• Extracted records
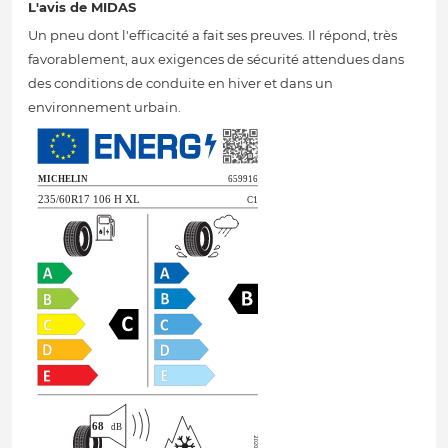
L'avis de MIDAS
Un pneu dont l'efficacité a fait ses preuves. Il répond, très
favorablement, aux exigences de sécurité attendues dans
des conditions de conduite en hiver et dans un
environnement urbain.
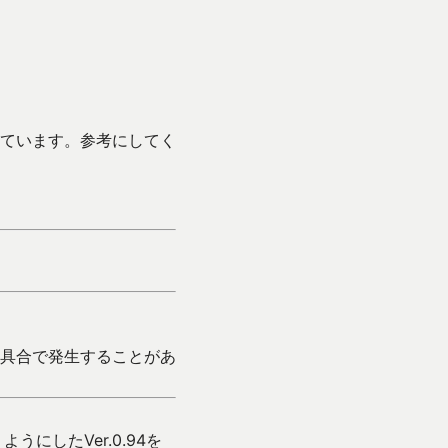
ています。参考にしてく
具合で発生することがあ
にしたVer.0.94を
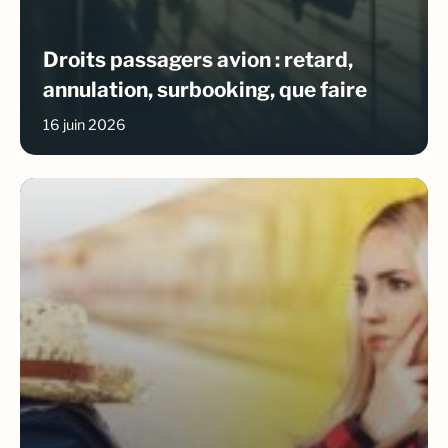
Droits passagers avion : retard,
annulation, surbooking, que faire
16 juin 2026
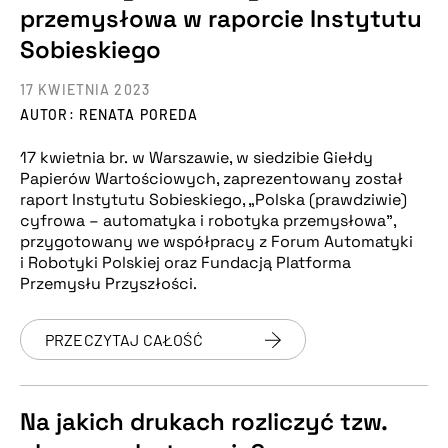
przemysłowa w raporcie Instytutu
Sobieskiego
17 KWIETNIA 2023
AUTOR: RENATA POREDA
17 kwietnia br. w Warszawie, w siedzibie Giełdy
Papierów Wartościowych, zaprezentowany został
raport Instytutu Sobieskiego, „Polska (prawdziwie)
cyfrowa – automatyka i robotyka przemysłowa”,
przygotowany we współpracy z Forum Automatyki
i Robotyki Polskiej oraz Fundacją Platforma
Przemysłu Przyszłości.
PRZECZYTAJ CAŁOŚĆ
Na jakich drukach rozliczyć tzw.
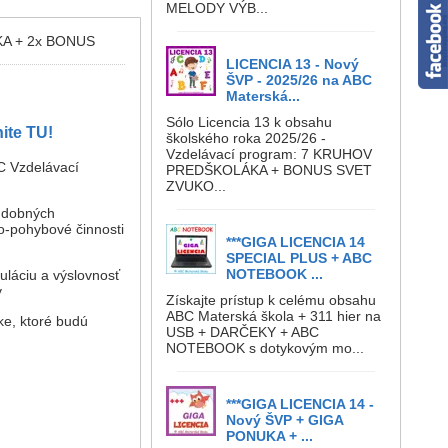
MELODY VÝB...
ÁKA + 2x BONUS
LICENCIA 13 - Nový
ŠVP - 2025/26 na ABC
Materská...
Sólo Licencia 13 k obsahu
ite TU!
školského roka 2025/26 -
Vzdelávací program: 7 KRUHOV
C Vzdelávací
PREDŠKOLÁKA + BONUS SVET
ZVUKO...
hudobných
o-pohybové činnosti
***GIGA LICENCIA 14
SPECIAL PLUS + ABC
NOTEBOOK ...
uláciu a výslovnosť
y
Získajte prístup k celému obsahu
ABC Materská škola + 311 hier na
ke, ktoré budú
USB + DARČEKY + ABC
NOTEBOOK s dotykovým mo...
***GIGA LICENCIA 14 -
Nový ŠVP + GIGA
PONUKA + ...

---

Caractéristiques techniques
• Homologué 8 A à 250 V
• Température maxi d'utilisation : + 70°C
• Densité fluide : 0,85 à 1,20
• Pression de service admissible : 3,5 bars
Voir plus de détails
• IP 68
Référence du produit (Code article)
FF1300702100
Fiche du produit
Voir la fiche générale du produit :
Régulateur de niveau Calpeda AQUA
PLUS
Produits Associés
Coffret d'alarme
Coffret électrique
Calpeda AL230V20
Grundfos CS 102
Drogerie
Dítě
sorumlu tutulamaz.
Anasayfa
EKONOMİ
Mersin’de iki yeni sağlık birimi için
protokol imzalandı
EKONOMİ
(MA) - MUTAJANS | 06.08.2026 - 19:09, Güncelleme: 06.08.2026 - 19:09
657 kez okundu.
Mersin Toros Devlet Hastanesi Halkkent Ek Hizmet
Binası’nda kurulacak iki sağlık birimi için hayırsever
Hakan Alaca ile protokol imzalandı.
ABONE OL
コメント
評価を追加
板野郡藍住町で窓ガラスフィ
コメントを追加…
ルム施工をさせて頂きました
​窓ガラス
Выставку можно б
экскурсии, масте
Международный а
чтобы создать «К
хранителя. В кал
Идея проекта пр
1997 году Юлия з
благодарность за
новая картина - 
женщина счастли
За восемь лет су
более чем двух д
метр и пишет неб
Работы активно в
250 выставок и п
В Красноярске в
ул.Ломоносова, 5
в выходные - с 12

==

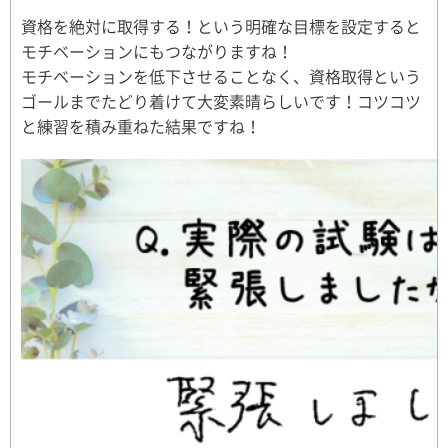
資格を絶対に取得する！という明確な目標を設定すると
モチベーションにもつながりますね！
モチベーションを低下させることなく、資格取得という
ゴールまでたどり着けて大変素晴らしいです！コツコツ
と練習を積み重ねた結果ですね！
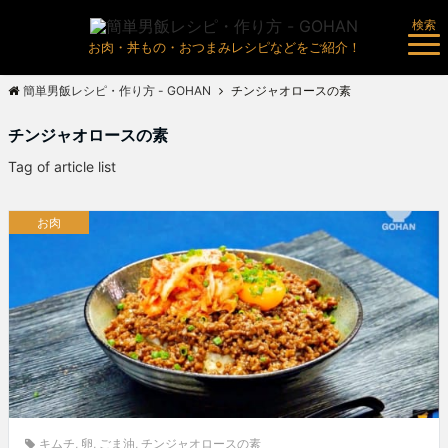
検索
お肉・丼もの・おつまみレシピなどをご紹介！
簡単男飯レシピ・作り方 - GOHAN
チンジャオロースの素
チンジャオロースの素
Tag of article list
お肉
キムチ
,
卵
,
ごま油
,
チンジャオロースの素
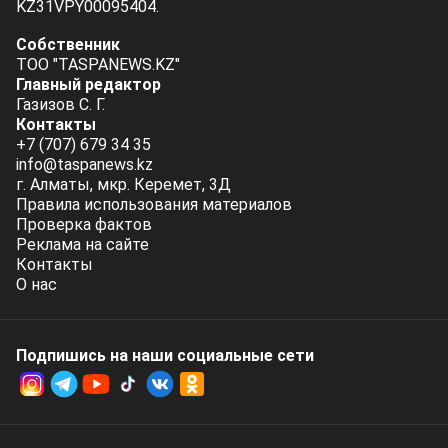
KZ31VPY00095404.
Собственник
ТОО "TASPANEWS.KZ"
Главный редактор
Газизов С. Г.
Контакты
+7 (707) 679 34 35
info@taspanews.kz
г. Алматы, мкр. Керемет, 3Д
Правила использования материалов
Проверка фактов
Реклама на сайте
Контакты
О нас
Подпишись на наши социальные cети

• About this exercise
Convert everything from the line containing "L'avis de MIDAS" down to the line containing "16 juin 2026", both included, into a Markdown table with the columns Row and Line. Number the rows, and leave out blank lines and the pictures.

• Task output
| Row | Line |
|---|---|
| 1 | L'avis de MIDAS |
| 2 | Un pneu dont l'efficacité a fait ses preuves. Il répond, très |
| 3 | favorablement, aux exigences de sécurité attendues dans |
| 4 | des conditions de conduite en hiver et dans un |
| 5 | environnement urbain. |
| 6 | ています。参考にしてく |
| 7 | 具合で発生することがあ |
| 8 | にしたVer.0.94を |
| 9 | Droits passagers avion : retard, |
| 10 | annulation, surbooking, que faire |
| 11 | 16 juin 2026 |